Tuesday 27 January 2009

Review The Blair Witch Project

Horror is a genre of 2 halves, on the one hand you've got gore, to be horrified into fear at the sight of people being mutilated in ways you never imagined. On the other you've got tension, as Alfred Hitchcock once said 'There is no terror in the bang, just the aniticipation of it.' Both these approaches can be made to work, whether it be gore in something like the ingeniously brutal Texas Chainsaw Massacre or in terms of tension in the spine tingling Blair Witch Project.
This film was set just to be a quiet independant film, but as hype got ahead of it, it became huge and attracted the attention of disgruntled, purist critics who disliked the handheld camera work and lack of music. The truth of the matter is that this film in all it's realism is bone chilling. I'm always amazed how few people have actually bothered to go see it, because for me it's one of the scariest films ever made, next to Texas Chainsaw Massacre, Alien, Ringu, The Birds, Psycho and Rear Window.
THe upshot is that 3 student filmmakers venture into a forest to shoot a documentary about the legend of the Blair Witch, the entire film is the footage from the camera which was found a year later. Very little is fully explained allowing the viewer to come to their own conclusions about whether the 3 kids are being played like a cello by the disgruntled townsfolk, going mental from deep paranoia or experiencing the supernatural, personnally I vote C. The whole beauty of this film is you never see anything, it's all the camera, but the way it's played out, one scene day, the next night is genius, especially considering most of the dialog is all improvised.

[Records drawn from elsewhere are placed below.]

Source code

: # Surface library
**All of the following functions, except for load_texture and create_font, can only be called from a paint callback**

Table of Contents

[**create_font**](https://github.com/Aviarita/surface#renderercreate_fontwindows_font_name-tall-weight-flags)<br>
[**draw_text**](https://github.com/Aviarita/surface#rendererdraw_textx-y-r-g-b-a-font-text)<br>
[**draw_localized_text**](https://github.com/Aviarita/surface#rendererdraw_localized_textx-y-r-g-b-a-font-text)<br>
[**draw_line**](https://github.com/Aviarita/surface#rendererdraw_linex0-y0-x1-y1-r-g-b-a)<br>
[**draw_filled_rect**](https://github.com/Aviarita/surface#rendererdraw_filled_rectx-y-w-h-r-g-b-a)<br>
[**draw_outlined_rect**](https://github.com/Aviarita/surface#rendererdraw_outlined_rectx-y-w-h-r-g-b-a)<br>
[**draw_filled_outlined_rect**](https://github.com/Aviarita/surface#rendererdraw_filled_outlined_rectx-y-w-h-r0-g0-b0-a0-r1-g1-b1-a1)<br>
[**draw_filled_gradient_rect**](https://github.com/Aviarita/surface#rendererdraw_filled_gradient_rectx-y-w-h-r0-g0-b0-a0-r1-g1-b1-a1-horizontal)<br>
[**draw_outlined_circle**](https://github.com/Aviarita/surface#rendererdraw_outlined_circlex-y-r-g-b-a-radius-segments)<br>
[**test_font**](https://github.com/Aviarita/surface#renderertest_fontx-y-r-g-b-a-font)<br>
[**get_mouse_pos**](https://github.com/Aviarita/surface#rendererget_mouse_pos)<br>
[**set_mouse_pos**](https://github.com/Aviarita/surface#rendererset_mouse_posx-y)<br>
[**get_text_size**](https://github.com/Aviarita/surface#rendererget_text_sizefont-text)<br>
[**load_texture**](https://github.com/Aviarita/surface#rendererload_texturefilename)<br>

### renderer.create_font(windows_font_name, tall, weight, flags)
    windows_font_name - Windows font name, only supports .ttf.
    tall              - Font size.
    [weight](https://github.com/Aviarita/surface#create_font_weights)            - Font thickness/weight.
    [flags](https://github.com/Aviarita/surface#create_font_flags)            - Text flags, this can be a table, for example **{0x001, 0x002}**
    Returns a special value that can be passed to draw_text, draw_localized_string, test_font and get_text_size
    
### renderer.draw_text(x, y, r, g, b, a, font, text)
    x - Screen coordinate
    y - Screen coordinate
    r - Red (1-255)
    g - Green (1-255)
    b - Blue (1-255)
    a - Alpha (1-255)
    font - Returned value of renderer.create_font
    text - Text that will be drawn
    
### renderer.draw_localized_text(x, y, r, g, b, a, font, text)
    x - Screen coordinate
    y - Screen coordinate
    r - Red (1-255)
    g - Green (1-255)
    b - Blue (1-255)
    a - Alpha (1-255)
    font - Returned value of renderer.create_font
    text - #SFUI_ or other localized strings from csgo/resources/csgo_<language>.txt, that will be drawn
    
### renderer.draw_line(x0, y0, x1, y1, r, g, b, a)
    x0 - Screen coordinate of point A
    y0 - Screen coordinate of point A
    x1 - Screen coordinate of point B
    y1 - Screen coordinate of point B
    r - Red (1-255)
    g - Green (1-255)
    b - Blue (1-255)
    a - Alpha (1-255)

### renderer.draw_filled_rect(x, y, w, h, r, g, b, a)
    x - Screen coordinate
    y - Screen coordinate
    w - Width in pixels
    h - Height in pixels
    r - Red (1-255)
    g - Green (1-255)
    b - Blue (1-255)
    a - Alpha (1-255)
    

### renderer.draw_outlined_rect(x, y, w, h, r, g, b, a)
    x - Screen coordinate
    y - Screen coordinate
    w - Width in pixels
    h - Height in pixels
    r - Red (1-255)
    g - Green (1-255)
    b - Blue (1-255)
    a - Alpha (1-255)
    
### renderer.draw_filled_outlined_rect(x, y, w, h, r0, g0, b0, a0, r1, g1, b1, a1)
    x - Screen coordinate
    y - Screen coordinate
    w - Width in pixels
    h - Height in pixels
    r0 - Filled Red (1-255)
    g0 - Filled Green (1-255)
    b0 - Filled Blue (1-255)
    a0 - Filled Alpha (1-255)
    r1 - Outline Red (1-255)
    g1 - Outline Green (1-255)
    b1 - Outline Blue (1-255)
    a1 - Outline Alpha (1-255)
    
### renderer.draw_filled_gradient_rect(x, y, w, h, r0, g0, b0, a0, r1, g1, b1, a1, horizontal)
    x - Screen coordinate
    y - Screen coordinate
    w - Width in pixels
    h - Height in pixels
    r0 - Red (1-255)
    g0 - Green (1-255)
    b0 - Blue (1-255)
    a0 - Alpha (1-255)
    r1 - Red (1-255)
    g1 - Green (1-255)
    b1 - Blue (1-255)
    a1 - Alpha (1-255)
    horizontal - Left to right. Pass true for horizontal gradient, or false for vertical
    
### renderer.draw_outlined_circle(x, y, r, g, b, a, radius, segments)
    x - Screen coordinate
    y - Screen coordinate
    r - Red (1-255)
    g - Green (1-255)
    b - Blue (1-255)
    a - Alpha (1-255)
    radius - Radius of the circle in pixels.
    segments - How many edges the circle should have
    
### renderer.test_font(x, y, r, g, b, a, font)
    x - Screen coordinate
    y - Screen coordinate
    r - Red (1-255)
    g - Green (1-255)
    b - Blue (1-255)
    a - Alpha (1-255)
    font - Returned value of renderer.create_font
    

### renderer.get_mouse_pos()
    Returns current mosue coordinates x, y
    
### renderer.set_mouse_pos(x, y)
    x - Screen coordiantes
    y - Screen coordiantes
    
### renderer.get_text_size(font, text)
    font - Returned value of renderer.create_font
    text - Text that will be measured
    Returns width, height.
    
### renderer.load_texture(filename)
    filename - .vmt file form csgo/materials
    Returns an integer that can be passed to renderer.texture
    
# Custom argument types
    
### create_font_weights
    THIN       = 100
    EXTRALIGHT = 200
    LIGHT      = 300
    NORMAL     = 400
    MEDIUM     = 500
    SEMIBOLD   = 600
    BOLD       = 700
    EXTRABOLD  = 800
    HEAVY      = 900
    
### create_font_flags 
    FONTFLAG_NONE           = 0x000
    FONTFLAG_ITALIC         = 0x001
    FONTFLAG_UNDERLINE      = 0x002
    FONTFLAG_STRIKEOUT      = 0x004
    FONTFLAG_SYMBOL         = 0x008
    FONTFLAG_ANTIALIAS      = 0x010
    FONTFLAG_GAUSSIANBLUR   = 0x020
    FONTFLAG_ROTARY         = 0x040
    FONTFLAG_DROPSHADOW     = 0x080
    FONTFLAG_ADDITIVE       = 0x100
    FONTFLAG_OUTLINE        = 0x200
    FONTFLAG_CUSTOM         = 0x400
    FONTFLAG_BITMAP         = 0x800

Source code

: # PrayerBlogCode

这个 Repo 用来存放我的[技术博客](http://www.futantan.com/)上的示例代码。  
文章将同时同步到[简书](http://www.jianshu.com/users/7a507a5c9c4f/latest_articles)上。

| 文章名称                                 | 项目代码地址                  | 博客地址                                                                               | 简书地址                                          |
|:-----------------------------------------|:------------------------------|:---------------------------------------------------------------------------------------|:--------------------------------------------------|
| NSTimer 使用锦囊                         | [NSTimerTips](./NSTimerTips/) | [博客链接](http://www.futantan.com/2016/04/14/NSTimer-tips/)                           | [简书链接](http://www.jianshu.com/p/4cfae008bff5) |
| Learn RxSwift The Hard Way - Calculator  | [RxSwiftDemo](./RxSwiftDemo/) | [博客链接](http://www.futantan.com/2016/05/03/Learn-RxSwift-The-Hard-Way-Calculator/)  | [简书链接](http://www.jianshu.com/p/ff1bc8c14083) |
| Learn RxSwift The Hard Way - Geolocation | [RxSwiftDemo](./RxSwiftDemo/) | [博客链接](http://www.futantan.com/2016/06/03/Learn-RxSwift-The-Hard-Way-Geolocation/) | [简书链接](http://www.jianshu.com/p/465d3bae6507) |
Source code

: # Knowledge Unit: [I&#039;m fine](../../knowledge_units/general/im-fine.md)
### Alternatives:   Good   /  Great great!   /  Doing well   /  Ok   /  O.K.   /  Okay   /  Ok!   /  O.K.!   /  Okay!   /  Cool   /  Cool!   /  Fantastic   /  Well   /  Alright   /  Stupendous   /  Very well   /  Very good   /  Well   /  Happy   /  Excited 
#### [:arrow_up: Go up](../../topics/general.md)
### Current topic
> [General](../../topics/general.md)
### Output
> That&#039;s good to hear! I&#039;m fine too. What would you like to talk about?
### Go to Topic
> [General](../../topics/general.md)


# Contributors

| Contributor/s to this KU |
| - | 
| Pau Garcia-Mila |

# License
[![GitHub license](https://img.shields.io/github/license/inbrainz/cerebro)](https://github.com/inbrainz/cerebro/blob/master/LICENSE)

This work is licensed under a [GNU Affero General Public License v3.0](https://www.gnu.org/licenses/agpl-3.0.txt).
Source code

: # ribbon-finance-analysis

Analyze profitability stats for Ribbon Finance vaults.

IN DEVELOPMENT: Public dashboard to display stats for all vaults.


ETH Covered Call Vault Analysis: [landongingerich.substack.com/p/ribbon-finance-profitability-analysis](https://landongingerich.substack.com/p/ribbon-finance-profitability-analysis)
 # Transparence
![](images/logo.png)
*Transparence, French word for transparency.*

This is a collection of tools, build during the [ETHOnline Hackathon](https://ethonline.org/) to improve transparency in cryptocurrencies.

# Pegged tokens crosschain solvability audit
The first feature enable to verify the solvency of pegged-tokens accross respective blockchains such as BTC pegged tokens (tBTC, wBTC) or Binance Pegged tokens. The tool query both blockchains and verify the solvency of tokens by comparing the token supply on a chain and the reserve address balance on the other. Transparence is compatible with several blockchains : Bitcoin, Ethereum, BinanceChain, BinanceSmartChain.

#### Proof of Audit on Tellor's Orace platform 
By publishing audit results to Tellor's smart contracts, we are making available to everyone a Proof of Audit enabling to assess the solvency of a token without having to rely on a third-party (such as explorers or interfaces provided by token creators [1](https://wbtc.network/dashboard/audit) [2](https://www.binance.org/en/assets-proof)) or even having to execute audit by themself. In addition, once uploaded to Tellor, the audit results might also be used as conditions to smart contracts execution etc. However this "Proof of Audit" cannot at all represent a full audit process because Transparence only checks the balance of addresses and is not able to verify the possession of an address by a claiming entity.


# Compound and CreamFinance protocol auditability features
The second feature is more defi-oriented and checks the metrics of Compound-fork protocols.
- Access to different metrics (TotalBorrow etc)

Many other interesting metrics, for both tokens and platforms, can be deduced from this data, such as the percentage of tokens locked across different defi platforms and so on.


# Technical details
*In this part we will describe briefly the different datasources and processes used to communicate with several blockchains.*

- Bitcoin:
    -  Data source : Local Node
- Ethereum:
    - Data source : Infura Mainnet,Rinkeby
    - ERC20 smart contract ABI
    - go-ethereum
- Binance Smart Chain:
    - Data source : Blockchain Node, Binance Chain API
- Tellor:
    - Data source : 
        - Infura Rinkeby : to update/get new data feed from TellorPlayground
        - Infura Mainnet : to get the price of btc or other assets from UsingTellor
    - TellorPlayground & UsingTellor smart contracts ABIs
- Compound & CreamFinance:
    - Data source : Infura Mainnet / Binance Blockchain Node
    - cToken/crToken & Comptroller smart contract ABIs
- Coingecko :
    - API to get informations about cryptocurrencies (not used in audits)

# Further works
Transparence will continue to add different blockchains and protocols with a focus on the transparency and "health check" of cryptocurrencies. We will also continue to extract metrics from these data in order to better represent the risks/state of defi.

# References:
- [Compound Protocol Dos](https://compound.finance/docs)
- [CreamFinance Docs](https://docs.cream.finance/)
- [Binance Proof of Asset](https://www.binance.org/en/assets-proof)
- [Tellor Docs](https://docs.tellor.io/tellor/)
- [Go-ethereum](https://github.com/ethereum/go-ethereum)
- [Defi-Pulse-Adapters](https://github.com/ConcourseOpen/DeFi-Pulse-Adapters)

This is without a shadow of a doubt one of the best independant films ever produced, it utilises techinques totally new at the time to induce fear in the viewer, it's been copied in some senses since then, however the scary forest idea hasn't been properly touched since then, because filmmakers know they won't be able to match how scary Blair Witch really is, don't dare leave the teen years without seeing this masterpiece.